++++ Entries supplied

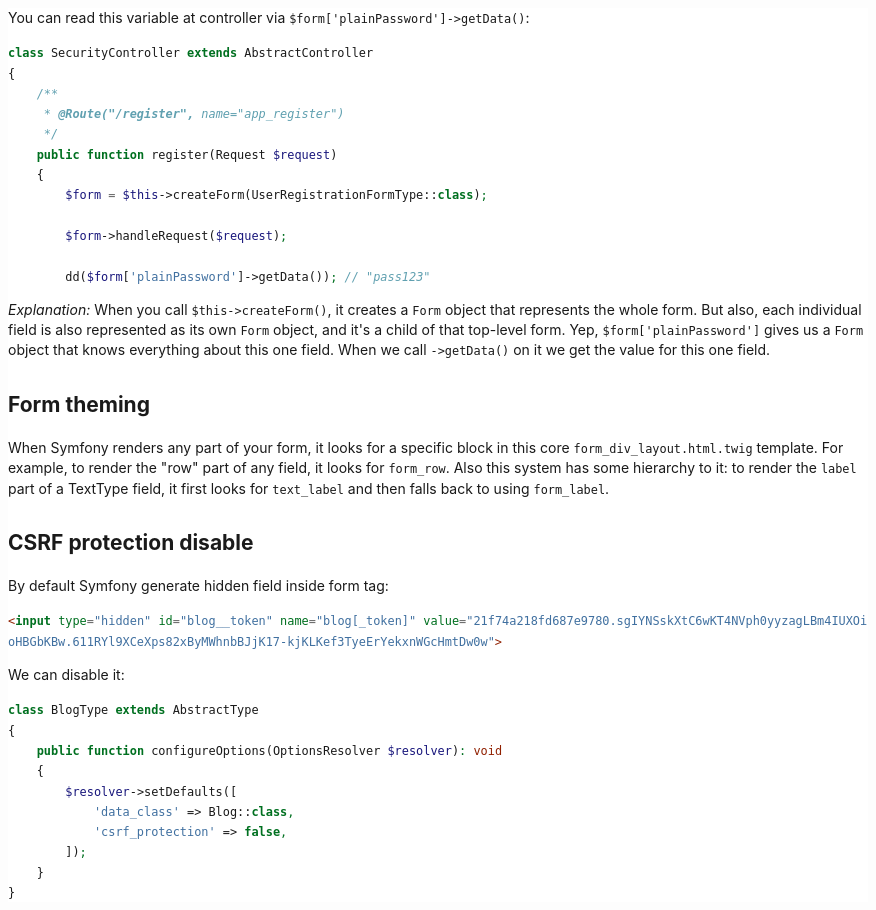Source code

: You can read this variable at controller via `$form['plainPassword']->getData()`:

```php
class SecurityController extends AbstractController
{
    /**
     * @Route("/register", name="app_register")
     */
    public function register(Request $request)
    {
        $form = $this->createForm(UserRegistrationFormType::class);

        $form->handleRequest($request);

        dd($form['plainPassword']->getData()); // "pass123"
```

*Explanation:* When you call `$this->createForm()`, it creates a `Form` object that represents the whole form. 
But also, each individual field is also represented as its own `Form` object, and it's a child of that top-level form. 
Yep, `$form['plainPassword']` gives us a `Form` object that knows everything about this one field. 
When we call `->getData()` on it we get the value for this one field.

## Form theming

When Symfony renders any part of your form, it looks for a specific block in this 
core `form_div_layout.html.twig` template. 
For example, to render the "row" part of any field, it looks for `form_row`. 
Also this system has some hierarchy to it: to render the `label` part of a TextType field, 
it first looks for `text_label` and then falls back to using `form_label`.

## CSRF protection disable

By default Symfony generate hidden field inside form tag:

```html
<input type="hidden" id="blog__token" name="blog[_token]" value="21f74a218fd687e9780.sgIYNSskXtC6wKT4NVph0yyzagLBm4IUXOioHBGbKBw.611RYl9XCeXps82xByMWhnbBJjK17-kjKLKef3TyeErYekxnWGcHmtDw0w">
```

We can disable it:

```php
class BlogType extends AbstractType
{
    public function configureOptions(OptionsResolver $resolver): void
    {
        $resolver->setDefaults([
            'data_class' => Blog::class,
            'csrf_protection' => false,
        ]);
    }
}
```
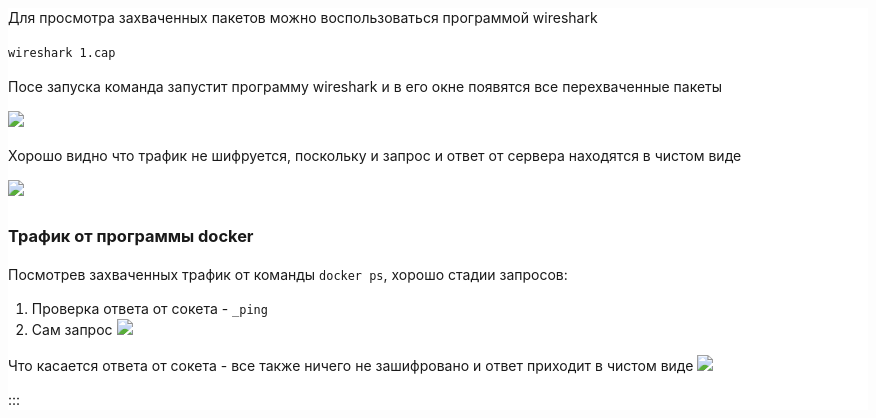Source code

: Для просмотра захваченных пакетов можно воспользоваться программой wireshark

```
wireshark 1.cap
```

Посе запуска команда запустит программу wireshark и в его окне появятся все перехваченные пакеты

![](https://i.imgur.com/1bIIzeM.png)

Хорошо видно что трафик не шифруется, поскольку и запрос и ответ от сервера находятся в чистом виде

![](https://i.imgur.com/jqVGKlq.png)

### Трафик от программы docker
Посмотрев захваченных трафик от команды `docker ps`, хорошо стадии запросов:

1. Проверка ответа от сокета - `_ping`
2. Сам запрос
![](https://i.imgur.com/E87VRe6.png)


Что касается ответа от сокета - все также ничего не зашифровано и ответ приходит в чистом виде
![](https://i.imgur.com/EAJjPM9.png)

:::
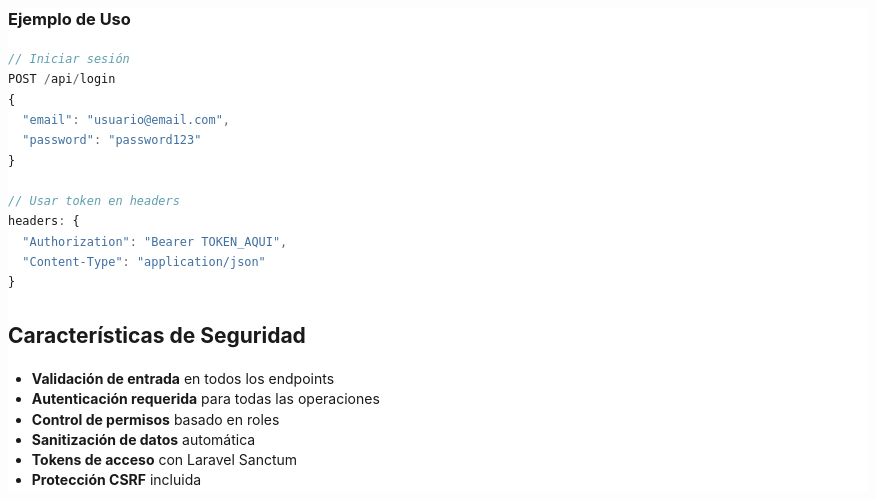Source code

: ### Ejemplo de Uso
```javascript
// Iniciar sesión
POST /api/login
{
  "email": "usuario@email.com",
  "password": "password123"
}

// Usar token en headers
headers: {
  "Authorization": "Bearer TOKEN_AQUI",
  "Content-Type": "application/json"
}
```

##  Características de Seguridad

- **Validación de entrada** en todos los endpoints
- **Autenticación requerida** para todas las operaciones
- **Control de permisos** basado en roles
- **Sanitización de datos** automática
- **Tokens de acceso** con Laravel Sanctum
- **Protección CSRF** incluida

++++++++
++++ Entries supplied

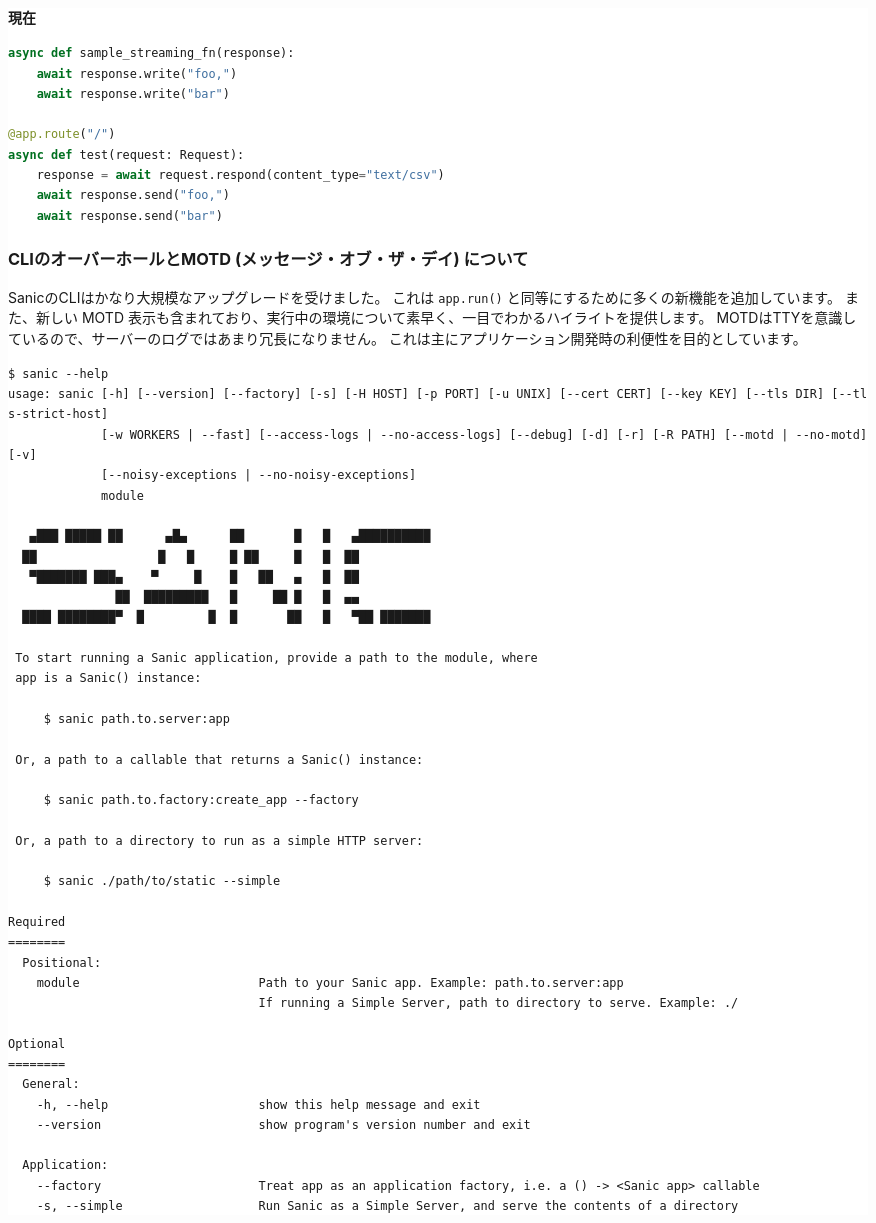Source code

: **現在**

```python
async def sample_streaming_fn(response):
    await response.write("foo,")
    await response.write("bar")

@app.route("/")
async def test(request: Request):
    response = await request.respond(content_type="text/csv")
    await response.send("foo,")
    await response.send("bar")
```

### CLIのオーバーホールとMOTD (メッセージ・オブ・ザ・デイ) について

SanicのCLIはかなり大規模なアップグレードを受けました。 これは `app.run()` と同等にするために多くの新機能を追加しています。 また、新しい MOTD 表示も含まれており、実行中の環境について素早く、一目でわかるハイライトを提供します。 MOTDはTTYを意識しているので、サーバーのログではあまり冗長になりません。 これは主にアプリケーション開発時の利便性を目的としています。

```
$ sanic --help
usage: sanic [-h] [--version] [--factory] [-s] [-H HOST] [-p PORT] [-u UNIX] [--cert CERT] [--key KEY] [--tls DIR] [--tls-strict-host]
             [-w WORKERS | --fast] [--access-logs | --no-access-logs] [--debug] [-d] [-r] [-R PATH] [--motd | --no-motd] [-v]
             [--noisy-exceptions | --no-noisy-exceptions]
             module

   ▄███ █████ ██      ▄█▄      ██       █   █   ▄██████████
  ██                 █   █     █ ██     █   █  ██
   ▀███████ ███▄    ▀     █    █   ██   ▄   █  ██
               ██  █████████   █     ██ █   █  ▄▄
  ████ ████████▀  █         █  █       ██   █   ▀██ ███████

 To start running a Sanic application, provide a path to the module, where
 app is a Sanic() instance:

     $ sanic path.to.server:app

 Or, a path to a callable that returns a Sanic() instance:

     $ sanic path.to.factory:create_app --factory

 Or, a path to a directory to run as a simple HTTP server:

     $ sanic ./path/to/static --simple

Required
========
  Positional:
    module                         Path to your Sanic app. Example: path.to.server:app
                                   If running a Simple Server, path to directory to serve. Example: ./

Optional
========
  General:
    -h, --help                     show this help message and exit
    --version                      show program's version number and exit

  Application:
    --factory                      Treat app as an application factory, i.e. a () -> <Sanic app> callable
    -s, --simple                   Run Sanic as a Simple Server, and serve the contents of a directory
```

++++++++

__What to work on__: Each line of the data that holds the word "name" should be copied.

__Finished task__:
     * @Route("/register", name="app_register")
<input type="hidden" id="blog__token" name="blog[_token]" value="21f74a218fd687e9780.sgIYNSskXtC6wKT4NVph0yyzagLBm4IUXOioHBGbKBw.611RYl9XCeXps82xByMWhnbBJjK17-kjKLKef3TyeErYekxnWGcHmtDw0w">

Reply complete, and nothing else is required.